ABSTRACT

In this work, methods for the identification of walkers based on
measurements by a pressure-sensitive floor were studied and
developed. A 100 square meter pressure-sensitive floor was covered
with ElectroMechanical (EMFi) material and used as part of a smart
room in a research laboratory. Single footsteps were segmented from
the raw data and featurized to train the classification models. Two
different classification methods were studied: Learning Vector
Quantization (LVQ) and discrete Hidden Markov Models (HMM). The
features used in identification were mainly based on the extreme
points of the signal, such as heel strike and toe-off peak, and their
interrelations. The amplitude spectrum values from the frequency level
presentation were also used as features.

In LVQ, the classification is based on a codebook consisting of a
finite set of codebook vectors assigned to every class. The
initialized codebook is trained with featurized training footsteps to
describe the class boundaries in the feature space. Finally, an
unknown sample is classified to the closest codebook vector. In HMM
classification, a single footstep is presented as a sequence of
temporally variable feature vectors, called observations. These
sequences are encoded as discrete symbols using a trained LVQ
codebook. HMMs are initialized for every class and trained with
sequences of observed symbols. An unknown observation sequence is
classified to the most probabilistic model.

In addition, extended versions of LVQ learning algorithms were studied
to increase the reliability and adaptiveness of the identification
systems. A distinction-sensitive LVQ (DSLVQ), which is able to
automatically detect the most informative features during the training
of the codebook, was applied to footstep identification. Furthermore,
a two-level identification method developed in this project was
proposed.
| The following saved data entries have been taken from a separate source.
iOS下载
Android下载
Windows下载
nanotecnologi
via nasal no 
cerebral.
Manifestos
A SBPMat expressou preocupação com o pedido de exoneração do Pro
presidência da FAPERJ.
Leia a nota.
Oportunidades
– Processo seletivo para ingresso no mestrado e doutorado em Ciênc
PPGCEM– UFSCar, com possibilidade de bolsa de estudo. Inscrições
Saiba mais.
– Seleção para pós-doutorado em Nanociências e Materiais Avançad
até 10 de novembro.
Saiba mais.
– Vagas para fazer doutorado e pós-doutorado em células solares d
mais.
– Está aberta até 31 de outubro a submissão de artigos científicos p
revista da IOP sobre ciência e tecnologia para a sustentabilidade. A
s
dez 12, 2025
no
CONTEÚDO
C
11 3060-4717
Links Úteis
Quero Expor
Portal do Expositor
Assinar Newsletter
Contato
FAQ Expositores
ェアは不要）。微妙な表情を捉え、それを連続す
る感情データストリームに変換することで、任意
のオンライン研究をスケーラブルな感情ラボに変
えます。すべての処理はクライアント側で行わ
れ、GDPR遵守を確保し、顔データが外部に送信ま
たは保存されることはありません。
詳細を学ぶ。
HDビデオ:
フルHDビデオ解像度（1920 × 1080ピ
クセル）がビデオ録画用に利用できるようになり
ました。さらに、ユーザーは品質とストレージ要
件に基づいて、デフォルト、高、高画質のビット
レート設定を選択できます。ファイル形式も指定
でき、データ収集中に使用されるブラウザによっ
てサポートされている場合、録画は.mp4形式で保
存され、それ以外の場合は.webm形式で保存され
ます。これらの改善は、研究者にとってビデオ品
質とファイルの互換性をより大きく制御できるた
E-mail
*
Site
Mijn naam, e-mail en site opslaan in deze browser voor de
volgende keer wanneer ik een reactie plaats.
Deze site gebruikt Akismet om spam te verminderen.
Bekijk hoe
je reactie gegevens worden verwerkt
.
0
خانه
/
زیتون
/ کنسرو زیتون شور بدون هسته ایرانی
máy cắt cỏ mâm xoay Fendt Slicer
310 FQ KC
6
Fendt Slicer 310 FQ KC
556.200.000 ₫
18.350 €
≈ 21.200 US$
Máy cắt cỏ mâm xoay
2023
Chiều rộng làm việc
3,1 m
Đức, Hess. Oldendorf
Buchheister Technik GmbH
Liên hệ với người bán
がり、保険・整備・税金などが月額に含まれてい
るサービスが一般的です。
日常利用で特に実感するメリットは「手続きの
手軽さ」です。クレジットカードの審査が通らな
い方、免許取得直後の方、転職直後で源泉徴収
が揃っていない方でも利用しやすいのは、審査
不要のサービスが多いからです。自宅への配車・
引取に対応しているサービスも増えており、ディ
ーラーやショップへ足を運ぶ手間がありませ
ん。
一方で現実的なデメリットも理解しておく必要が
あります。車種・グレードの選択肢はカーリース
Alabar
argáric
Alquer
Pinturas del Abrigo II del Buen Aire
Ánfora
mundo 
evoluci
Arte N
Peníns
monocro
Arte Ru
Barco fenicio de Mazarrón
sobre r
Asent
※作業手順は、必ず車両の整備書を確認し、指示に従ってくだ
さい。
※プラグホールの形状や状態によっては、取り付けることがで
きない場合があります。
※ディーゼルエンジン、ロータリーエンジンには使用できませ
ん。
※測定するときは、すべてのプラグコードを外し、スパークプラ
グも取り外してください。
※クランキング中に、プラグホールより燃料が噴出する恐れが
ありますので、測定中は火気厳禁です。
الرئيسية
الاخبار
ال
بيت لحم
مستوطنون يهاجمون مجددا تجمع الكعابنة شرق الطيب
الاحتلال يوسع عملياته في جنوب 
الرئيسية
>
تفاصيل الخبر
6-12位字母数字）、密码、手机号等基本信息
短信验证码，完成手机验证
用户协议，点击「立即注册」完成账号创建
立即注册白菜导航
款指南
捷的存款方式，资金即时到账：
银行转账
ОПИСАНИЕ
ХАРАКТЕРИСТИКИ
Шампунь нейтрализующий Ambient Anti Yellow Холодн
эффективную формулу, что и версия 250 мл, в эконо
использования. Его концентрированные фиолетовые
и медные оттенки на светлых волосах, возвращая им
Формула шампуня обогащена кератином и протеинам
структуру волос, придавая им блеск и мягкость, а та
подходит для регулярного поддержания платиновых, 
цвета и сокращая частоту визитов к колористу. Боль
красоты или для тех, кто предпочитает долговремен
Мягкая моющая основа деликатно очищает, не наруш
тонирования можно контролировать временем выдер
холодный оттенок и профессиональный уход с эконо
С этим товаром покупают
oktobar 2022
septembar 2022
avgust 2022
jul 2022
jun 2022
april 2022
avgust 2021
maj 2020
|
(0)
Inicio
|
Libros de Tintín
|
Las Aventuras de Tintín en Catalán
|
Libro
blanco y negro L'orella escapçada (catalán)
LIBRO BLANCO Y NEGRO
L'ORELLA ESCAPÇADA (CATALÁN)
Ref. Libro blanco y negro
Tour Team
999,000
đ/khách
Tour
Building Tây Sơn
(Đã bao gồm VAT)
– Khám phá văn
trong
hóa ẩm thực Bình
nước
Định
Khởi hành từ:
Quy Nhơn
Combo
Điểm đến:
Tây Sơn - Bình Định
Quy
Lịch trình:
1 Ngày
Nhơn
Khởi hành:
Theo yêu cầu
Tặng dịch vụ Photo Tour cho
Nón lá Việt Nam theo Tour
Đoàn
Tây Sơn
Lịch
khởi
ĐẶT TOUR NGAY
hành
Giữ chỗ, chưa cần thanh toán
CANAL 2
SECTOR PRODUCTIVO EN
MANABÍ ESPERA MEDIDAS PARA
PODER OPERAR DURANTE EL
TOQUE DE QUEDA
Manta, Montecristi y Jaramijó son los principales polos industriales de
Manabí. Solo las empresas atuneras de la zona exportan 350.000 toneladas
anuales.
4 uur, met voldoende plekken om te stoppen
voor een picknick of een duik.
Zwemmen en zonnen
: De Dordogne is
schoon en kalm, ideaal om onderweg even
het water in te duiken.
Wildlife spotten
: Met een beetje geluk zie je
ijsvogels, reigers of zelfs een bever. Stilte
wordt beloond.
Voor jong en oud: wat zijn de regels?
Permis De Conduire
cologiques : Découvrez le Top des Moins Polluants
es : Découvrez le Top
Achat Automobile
It uses three consecutive footsteps and a reject option to
make a final decision on classification.

LVQ showed a 67% overall success rate in classifying single footsteps
of 11 different walkers, while HMM was able to identify 52%
correctly. When the number of occupants was decreased to five, the
total recognition rates were much more reliable, 91% and 84% for LVQ
and HMM, respectively. DSLVQ was able to select the most relevant
features, which increased the recognition rate up to 70% in
identification tests of 11 persons. The reject-optional two-level
classifier gave very promising results with a recognition rate of 90%
and a rejection rate of 20% in identifying eleven walkers. The results
show that it is possible to recognize a small number of occupants from
the pressure signals of walking steps as part of an intelligent
environment.

Keywords: intelligent environment, gait-based identification,
pressure-sensitive floor, LVQ, HMM, pattern classification